» SOURCE EXTRACT:
════════════════════
When a patient is brought into a hospital room they are considered to be separate from the rest of the room, but a recent study has found that they should be considered part of the room’s microbiome. Approaching infection control procedures and cleaning protocols using the concept of the entire room and its occupants as a single entity will help reduce Hospital Acquired Infections and the spread of disease.
For the study, the researchers collected bacterial cultures by swabbing surfaces within patient’s rooms, including the floors, countertops, handles, and bed rails. They also collected samples from the patients and staff who spent time in the room. Their results showed that during a stay in the hospital room the patient’s skin and surfaces in the room became microbially similar, meaning that they share similar microorganisms and bacteria.
Other studies have found that our surroundings influence the composition of our individual microbial biomes, but this is the first one to show how much this occurs in healthcare settings.
A side effect of this microbiome equalizing was that for longer lengths of time patients spent in their hospital rooms the more the microbes developed antibiotic resistant genes, even if the patients were not given antibiotics. One theory for this is that the regular cleaning of the room was stressful to the microbes, and the survivors were the ones that had a higher likelihood of developing a resistance.
════════════════════
» DATASET EXTRACT:
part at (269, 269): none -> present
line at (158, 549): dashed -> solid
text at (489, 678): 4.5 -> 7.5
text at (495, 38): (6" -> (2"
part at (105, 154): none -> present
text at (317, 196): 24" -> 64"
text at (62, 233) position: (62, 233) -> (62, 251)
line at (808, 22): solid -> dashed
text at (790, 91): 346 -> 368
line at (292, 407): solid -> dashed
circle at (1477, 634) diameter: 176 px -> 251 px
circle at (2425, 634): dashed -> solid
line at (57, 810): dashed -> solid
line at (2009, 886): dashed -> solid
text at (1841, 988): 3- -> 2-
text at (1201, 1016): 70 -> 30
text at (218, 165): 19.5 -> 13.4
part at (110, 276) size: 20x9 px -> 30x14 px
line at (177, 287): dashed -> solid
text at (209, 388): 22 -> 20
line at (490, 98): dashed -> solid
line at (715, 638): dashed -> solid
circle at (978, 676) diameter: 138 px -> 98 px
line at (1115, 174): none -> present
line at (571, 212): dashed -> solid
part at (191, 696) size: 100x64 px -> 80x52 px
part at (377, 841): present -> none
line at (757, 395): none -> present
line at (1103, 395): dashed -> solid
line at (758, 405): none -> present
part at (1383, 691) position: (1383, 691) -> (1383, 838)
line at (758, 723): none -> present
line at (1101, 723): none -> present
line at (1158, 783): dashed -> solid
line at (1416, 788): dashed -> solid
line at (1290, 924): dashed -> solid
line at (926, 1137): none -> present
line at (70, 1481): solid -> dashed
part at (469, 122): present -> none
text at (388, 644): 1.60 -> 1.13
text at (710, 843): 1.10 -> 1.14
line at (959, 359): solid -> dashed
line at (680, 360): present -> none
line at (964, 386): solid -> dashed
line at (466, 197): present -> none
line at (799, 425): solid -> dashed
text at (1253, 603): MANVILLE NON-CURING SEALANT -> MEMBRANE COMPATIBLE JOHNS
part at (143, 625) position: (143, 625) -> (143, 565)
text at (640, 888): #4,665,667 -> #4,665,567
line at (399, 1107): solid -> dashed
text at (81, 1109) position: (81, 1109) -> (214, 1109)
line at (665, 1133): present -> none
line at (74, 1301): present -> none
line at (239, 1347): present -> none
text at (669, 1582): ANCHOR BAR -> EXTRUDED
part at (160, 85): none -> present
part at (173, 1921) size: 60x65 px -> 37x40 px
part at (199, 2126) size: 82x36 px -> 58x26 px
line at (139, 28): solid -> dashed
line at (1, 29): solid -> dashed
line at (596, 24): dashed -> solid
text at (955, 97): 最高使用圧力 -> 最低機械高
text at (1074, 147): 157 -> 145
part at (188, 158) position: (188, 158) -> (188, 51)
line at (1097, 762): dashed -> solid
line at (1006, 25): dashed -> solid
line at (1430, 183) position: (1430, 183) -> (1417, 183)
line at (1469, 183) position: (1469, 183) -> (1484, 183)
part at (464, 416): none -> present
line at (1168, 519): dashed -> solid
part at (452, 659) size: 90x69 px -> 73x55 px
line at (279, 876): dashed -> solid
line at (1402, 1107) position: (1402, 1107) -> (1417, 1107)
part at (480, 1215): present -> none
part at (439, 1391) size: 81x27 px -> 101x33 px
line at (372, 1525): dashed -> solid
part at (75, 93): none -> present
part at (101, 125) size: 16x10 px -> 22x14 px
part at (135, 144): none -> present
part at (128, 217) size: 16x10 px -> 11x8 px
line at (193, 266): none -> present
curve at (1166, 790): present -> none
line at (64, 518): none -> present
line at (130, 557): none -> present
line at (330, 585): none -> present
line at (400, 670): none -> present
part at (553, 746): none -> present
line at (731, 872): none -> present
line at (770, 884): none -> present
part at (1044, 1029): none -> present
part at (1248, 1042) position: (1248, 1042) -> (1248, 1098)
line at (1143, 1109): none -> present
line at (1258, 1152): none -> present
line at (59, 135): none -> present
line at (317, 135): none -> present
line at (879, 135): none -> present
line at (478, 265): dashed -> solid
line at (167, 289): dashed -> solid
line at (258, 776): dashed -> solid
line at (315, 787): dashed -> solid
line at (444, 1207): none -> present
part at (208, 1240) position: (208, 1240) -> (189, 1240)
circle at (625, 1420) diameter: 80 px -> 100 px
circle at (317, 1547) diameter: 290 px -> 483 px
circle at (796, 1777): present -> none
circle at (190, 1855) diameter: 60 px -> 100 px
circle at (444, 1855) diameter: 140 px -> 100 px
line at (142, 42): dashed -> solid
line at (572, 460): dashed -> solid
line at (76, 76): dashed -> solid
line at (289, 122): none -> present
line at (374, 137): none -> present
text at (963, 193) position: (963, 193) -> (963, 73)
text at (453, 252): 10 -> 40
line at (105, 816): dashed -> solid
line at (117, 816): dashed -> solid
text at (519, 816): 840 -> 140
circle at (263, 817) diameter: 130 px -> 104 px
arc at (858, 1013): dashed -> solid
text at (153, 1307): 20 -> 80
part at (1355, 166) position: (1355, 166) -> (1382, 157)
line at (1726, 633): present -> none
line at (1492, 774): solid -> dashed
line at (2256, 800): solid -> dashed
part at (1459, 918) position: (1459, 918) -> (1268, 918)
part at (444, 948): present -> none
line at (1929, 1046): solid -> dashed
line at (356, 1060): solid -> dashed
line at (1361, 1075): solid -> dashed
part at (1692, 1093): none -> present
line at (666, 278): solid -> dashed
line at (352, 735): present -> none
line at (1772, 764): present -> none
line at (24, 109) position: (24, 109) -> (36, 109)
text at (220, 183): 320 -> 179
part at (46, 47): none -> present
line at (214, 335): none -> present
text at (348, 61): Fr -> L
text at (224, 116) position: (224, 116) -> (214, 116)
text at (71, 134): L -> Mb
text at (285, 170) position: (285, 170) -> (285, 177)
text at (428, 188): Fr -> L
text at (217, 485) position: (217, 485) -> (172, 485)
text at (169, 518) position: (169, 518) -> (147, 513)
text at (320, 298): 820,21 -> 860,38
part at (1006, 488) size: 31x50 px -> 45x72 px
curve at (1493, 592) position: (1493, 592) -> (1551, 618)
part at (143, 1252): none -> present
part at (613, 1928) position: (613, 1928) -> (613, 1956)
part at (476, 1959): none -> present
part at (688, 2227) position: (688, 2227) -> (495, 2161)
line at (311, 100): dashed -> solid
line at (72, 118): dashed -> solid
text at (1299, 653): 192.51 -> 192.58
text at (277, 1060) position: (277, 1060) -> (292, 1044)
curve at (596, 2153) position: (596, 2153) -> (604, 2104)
════════════════════
» WHAT TO WORK ON: Retype the whole passage above on hospital room microbiomes word for word.

» WORKED SOLUTION:
When a patient is brought into a hospital room they are considered to be separate from the rest of the room, but a recent study has found that they should be considered part of the room’s microbiome. Approaching infection control procedures and cleaning protocols using the concept of the entire room and its occupants as a single entity will help reduce Hospital Acquired Infections and the spread of disease.
For the study, the researchers collected bacterial cultures by swabbing surfaces within patient’s rooms, including the floors, countertops, handles, and bed rails. They also collected samples from the patients and staff who spent time in the room. Their results showed that during a stay in the hospital room the patient’s skin and surfaces in the room became microbially similar, meaning that they share similar microorganisms and bacteria.
Other studies have found that our surroundings influence the composition of our individual microbial biomes, but this is the first one to show how much this occurs in healthcare settings.
A side effect of this microbiome equalizing was that for longer lengths of time patients spent in their hospital rooms the more the microbes developed antibiotic resistant genes, even if the patients were not given antibiotics. One theory for this is that the regular cleaning of the room was stressful to the microbes, and the survivors were the ones that had a higher likelihood of developing a resistance.